Fine-tuning an OCR model requires domain-specific data. We'll prepare this data in the format expected by the Surya framework.

### Dataset Requirements

The OCR fine-tuning dataset consists of:
- **Line images**: Cropped images of text lines
- **Ground truth text**: Correct transcriptions for each line

We'll use the `prepare_data.py` script to extract this data from PDFs:

In [None]:
# Data preparation parameters
input_dir = "../data/input"  # Directory with PDFs for fine-tuning
output_dir = "../data/ocr_data"  # Output directory for OCR data

# Create output directory
os.makedirs(output_dir, exist_ok=True)

# Import prepare_data module
sys.path.insert(0, os.path.abspath(os.path.join(os.getcwd(), '../scripts')))
from prepare_data import prepare_ocr_data, setup_data_directories

# Setup directories
data_dirs = setup_data_directories(output_dir, mode="ocr")
print(f"Created data directories: {data_dirs}")

In [None]:
# Run data preparation
# Note: This is a placeholder call, the function needs to be properly imported from the scripts directory
# prepare_ocr_data(input_dir, data_dirs)

# Alternative manual preparation code
import shutil
from tqdm.notebook import tqdm

def manually_prepare_ocr_data(input_dir, output_dirs):
    """Manual implementation of OCR data preparation."""

JOB 1: In the notebook excerpt on OCR fine-tuning, which framework's expected format will the data be prepared in?
JOB 2: Print the passage of the notebook excerpt on OCR fine-tuning word for word, beginning at the words "from prepare_data import" and stopping after "# prepare_ocr_data(input_dir, data_dirs)".

Part of a data file:
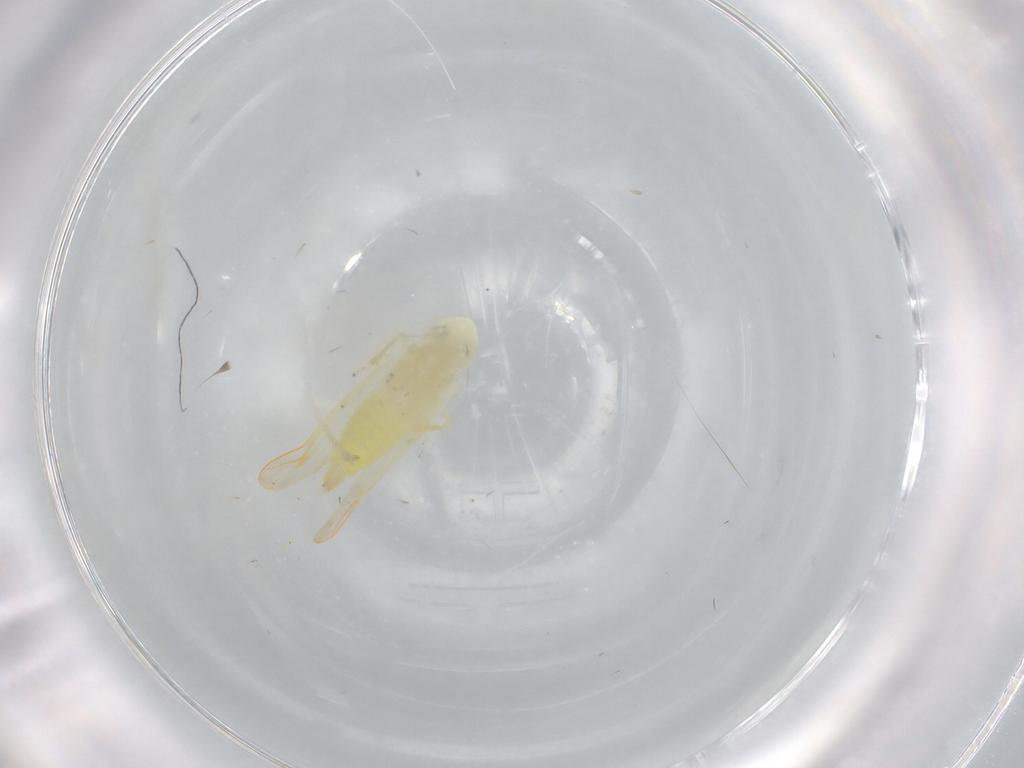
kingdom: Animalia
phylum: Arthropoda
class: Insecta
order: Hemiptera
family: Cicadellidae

==

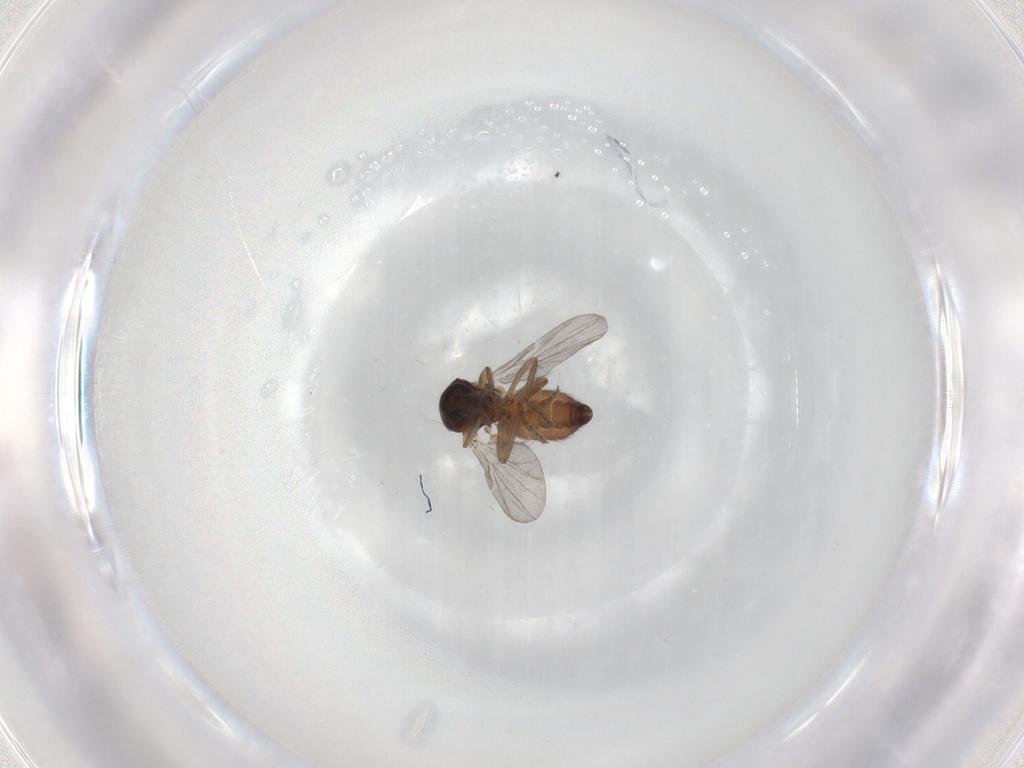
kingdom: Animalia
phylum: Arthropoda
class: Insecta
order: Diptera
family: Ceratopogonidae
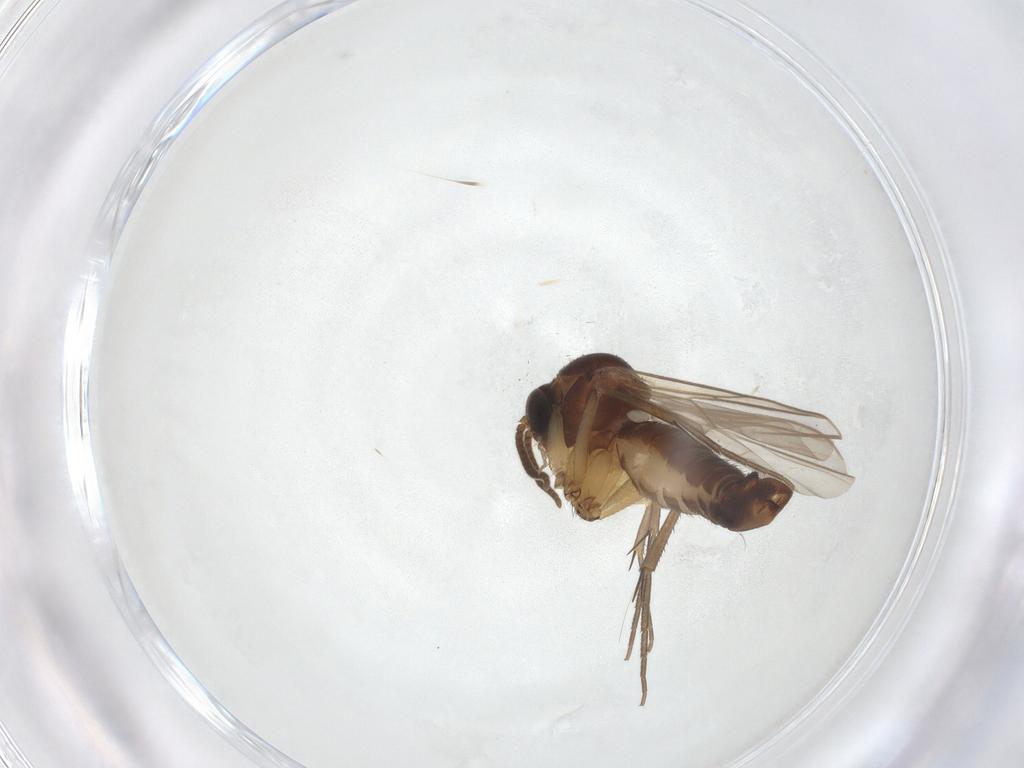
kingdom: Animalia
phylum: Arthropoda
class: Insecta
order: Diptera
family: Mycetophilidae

* * *

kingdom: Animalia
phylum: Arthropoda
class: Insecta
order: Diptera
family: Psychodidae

COMPLETE RESPONSE 1: The Surya framework.

COMPLETE RESPONSE 2:
from prepare_data import prepare_ocr_data, setup_data_directories

# Setup directories
data_dirs = setup_data_directories(output_dir, mode="ocr")
print(f"Created data directories: {data_dirs}")

In [None]:
# Run data preparation
# Note: This is a placeholder call, the function needs to be properly imported from the scripts directory
# prepare_ocr_data(input_dir, data_dirs)